Thursday, January 14, 2010

Strategic Posturing and the Regular Kind (which for me means slouching)

A friend and I were discussing a few weeks ago the oddness of a third friend of ours. This third friend seems to be using their mid-twenties to strategically position and present themselves as a specific type. I mean we all change in our midtwenties (and before and beyond but that moment in time seems particularly fertile with the first foray into adulthood all alone), and sometimes that involves trying out new things that might lead you to new fashion or interests or whatever or for health or something. So why does this third friend's change needle us?

As far as I can figure, I think it needles me (cannot speak for second friend) because it has a very artificial and put on sort of feeling. It is like a weird strategy and it seems to be even being presented as a strategy rather than a more organic growth. Like I could get the following, Jane wants to get in better shape so she tries various exercise class and yoga rocks her world and so she goes to more yoga classes and ends up at a very sort of religious yogic studio with yogis who shave their head and wear robes and a year or so later Jane is one too. I mean I would definitely think that weird, but I can see the way the dots connect even if they would not have connected like that for me. But for third friend I don't see the dots connecting. And this irks me because I tend not to be friends with the kind of person who gets to strategic in positioning themselves in life because that strategy feels fake and put on to me.

I have no trouble with the particular personality/life niche third friend is putting themselves in. I mean it isn't the most common within my friend group, but it isn't unrepresented. But my friend group covers many because it has grown organically to include all sorts of people, and actually the unifying factor seems to be that they are all unique organic people and even if they mostly fit into a specific niche (Logan Square Hipster Artist, Vegan Marathoner, Park Slope Stroller Mommy, etc.) the thing about all of them is that they aren't that cleanly definable. The housewife I still am friends with from home is sarcastic and liberal and talks about how she should've never taught her kids to speak and can't wait for the teenagers to get out of the house. The Logan Square Hipster Artist loves sex and the city and girly movies. I am very clearly a Childless NPR Artist/Intellectual (which talk about a lame niche to accidentally end up) but I go to rock shows and I don't even listen to NPR, I listen to some of their podcasts (yes I know that makes it worse). Third Friend is driving me the crazies because in pursuit of this ideal new life niche, third friend is sanding off all the edges of third friend's life and losing all the really interesting bits about third friend and replacing them with faux interesting trump l'oiel life (I know I spelled that wrong and I do not care). I like the real interesting bits even when they aren't glamorous and reveal way less cool roots (see all my country kid stories).

4 comments:

Sally said...

Given that I fit into the category of Pseudo Village Elder/Wise Woman, I will simply say from my lofty perch of having been there, done that that she'll get over it. Or she won't.

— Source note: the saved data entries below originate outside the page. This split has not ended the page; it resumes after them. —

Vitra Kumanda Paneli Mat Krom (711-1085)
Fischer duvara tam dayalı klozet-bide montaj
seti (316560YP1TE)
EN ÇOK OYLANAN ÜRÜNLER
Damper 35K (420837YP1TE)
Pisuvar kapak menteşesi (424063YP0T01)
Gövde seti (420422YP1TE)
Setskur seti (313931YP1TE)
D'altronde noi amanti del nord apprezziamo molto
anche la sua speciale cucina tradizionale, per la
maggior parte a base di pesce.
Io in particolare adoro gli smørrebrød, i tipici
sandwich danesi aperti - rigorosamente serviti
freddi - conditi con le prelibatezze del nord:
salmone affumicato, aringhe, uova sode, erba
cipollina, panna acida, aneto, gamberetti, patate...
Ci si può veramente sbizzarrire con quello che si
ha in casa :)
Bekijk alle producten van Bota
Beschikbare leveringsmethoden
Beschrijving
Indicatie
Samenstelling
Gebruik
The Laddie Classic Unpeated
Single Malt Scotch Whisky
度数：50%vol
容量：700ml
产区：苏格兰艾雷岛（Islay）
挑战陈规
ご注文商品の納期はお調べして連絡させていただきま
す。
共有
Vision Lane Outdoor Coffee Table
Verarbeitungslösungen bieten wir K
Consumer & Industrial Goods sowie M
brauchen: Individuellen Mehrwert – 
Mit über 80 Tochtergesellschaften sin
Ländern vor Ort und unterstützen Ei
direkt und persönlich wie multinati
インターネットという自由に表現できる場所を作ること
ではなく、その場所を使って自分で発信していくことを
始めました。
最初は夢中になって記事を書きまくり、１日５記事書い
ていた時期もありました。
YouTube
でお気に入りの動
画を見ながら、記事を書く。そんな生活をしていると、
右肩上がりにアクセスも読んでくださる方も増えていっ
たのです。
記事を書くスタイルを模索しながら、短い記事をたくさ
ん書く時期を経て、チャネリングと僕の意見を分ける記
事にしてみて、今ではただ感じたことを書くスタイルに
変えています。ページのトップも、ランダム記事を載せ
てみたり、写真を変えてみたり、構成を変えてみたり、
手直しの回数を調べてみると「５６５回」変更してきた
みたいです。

She's not happy with the one aspect of her life she's most afraid to change, so she's trying to become "authentic" in other ways because she knows she's sold out in one of the biggies. And she'll either eventually become so miserable that she figures out how to make the change she needs to make in order to feel happy and fulfilled, or she won't. In which case, you'll probably drift apart. Because that's what happens.

Let's hope she finds the courage to be happy.

(Verifier: "sunthing," which I'd very much like to become right now. A sunthing on a beach in a bikini, maitai in hand.)

Anonymous said...

A different perspective: if you don't know where you're going, you're not likely to get there. Maybe your friend knows where she's going.

Heather K said...

Anonymous-that is a very interesting point. Third friend is clearly pointing in a direction.

I am a lot more of a enjoy the journey, forget the destination kind of person.

Heather K said...

For anyone who might still be reading the comments, I do think that me being the judgy one about someone else's choices is the problem. Because really, what should I care how someone else lives their life. It is theirs, and I wouldn't want them to judge me like this.